Written task
Filter the data below, keeping every line that contains the word "from" with the same capitalization.

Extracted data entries
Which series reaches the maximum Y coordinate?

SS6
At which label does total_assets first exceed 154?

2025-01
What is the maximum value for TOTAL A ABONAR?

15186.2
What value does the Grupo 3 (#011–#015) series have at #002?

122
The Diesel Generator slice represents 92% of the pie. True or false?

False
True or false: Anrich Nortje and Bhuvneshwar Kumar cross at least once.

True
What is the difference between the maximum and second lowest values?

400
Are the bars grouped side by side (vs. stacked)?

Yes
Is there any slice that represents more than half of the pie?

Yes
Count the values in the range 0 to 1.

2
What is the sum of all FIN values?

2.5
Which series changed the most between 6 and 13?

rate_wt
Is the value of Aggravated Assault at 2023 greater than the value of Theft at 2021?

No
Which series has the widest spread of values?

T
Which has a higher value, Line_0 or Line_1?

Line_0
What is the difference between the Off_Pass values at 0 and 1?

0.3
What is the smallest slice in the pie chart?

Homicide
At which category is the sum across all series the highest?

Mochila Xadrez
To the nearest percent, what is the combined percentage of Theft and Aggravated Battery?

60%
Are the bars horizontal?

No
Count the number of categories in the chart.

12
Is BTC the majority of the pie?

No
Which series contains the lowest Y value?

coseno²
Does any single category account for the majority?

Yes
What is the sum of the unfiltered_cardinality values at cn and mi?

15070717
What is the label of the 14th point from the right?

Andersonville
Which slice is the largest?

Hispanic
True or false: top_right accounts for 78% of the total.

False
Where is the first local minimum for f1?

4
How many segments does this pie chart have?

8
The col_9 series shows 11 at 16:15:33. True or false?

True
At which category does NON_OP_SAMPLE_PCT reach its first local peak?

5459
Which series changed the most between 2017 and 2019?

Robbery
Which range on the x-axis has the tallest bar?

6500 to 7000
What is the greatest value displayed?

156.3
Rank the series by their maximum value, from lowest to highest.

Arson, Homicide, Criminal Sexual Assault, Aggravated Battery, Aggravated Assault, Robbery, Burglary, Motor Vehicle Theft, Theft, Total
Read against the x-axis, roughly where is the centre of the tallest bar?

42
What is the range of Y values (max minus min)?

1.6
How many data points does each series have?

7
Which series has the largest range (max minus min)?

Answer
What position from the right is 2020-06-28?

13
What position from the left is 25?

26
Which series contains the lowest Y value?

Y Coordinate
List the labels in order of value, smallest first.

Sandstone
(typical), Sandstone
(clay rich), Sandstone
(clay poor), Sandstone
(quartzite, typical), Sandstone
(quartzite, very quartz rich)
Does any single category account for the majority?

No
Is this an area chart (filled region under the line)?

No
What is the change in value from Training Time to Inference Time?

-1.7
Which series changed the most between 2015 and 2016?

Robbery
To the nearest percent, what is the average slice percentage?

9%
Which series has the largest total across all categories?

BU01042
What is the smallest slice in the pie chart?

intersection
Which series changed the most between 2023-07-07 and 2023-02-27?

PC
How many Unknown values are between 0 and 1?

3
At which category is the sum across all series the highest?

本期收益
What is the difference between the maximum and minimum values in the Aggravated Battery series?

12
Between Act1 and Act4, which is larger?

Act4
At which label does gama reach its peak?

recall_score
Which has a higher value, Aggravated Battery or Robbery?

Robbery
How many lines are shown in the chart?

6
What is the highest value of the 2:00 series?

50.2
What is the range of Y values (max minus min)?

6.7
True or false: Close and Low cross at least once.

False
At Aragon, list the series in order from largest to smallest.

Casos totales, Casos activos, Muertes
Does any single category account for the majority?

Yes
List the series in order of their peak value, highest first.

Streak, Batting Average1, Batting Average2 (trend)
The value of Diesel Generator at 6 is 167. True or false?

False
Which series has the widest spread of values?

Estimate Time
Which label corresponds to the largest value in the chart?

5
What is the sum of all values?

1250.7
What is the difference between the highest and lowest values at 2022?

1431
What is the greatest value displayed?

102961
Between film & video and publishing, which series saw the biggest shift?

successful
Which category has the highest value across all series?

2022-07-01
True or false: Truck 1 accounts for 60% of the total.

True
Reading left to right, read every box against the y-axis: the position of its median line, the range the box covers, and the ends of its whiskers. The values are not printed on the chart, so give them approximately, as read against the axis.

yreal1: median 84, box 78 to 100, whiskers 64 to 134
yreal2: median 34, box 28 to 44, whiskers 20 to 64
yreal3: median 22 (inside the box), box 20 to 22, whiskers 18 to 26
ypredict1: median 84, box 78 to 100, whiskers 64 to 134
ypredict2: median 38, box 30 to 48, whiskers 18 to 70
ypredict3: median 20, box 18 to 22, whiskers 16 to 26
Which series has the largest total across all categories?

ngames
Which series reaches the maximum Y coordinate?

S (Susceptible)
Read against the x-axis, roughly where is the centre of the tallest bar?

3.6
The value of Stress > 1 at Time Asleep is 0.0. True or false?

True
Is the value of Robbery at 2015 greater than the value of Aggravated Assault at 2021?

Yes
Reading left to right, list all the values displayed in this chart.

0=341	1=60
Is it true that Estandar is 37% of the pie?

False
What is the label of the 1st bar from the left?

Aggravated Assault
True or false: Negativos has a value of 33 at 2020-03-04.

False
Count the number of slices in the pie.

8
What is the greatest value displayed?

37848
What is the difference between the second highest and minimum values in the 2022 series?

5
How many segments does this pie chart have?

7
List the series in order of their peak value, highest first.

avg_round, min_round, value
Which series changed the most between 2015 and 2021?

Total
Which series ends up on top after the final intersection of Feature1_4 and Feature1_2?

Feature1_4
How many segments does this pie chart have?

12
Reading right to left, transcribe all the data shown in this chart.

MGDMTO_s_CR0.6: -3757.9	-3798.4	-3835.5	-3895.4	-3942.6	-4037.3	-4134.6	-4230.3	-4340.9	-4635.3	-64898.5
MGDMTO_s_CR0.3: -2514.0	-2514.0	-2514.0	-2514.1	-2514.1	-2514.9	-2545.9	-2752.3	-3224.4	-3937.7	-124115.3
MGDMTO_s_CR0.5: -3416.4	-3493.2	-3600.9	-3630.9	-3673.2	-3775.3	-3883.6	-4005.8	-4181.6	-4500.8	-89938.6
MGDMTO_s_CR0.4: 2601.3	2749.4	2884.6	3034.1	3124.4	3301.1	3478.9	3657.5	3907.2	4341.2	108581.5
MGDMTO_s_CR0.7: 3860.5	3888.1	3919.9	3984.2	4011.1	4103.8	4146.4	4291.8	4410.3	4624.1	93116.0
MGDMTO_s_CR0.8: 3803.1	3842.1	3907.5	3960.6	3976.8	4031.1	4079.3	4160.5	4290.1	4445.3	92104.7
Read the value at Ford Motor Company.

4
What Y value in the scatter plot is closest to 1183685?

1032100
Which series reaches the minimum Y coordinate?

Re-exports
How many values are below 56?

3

Answer to this problem
What is the label of the 14th point from the right?
Rank the series by their maximum value, from lowest to highest.
What position from the right is 2020-06-28?
What position from the left is 25?
What is the change in value from Training Time to Inference Time?
At Aragon, list the series in order from largest to smallest.
What is the label of the 1st bar from the left?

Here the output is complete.